The request:
Swap "developed" for "edited" throughout all of the data below and change nothing else. Omit the pictures from your answer.

(Saved data entries)
● ● ● ● ● ● ●

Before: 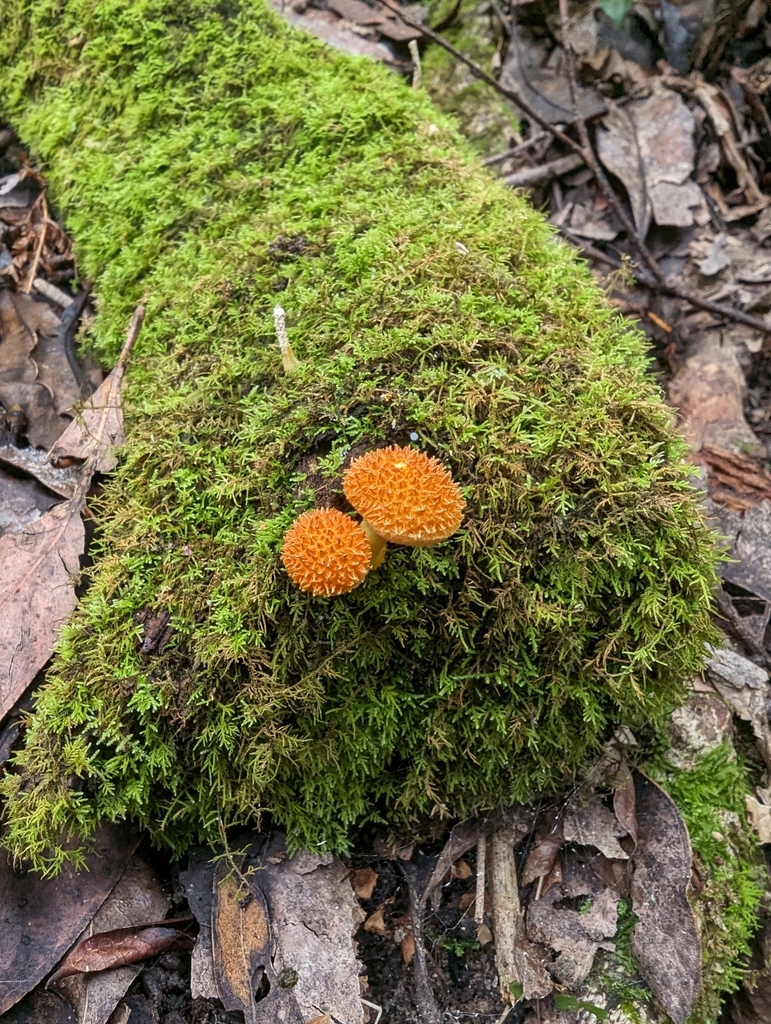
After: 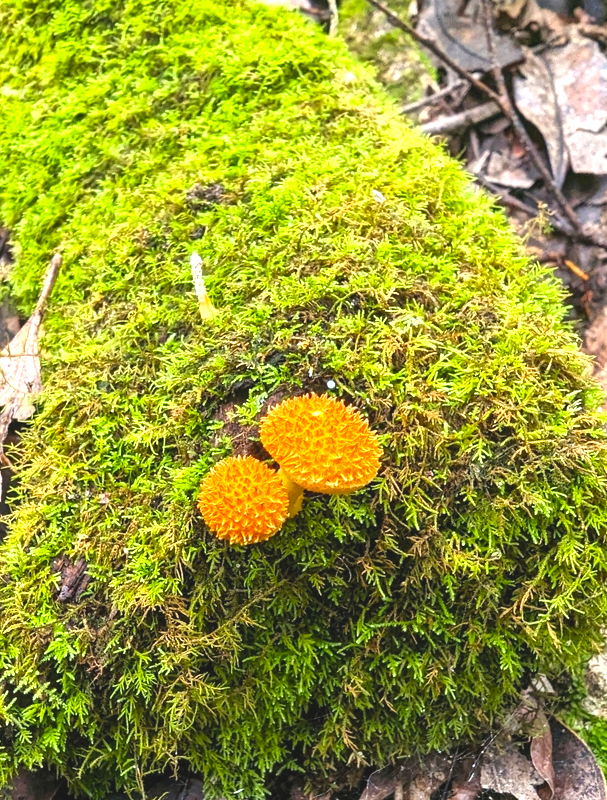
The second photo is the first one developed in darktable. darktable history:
crop and rotate: left 10.77%, top 5.1%, right 10.41%, bottom 16.76%
color balance rgb: perceptual saturation grading › global saturation 25%, global vibrance 20%
exposure: black level correction -0.005, exposure 1.002 EV, compensate highlight preservation false
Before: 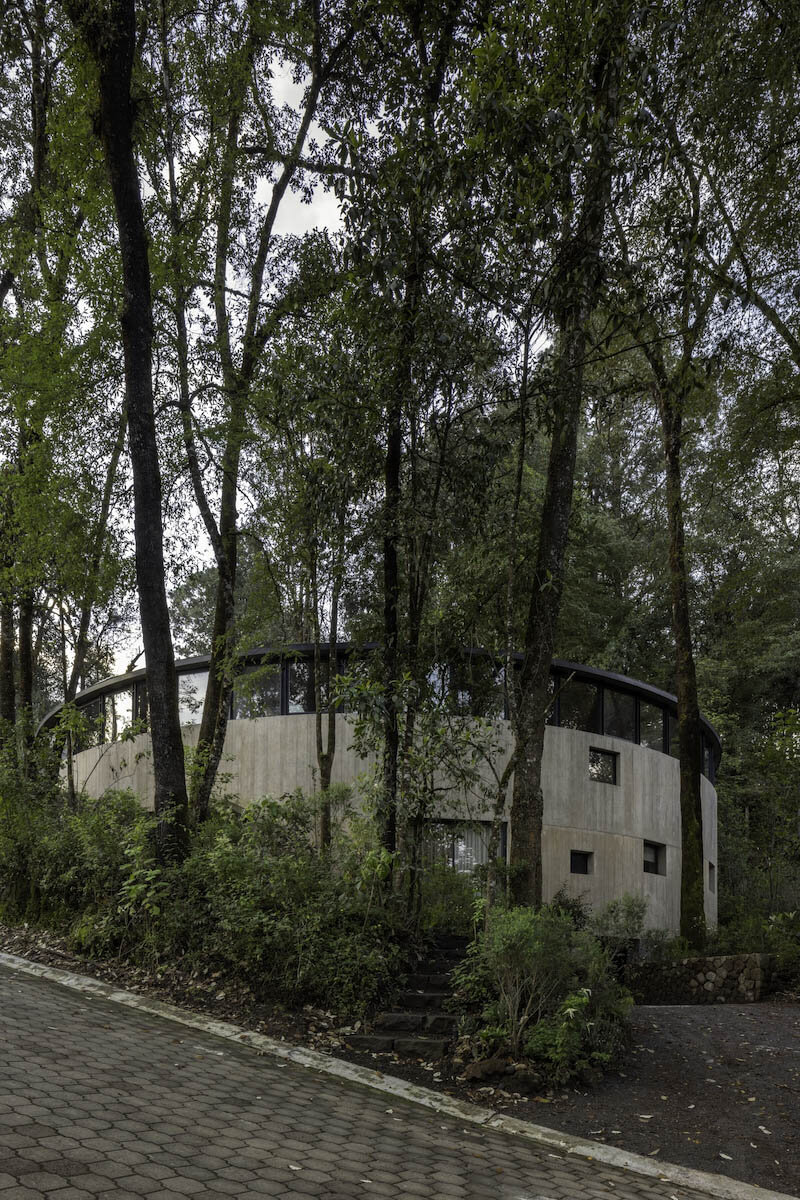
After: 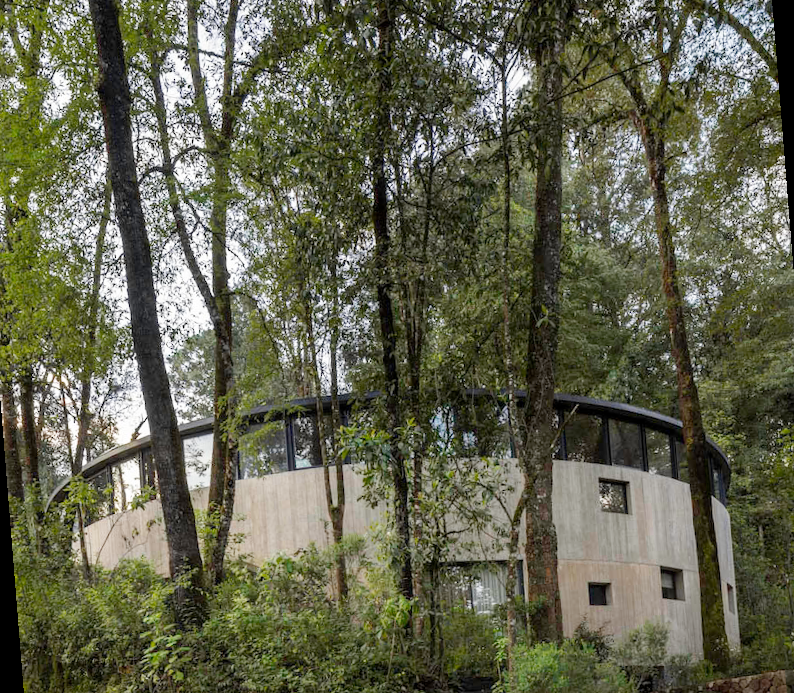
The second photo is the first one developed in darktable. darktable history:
crop: top 16.727%, bottom 16.727%
base curve: curves: ch0 [(0, 0) (0.204, 0.334) (0.55, 0.733) (1, 1)], preserve colors none
rotate and perspective: rotation -4.57°, crop left 0.054, crop right 0.944, crop top 0.087, crop bottom 0.914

● ● ● ● ● ● ●

Solution to the exercise:
Before: 
After: 
The second photo is the first one edited in darktable. darktable history:
crop and rotate: left 10.77%, top 5.1%, right 10.41%, bottom 16.76%
color balance rgb: perceptual saturation grading › global saturation 25%, global vibrance 20%
exposure: black level correction -0.005, exposure 1.002 EV, compensate highlight preservation false
Before: 
After: 
The second photo is the first one edited in darktable. darktable history:
crop: top 16.727%, bottom 16.727%
base curve: curves: ch0 [(0, 0) (0.204, 0.334) (0.55, 0.733) (1, 1)], preserve colors none
rotate and perspective: rotation -4.57°, crop left 0.054, crop right 0.944, crop top 0.087, crop bottom 0.914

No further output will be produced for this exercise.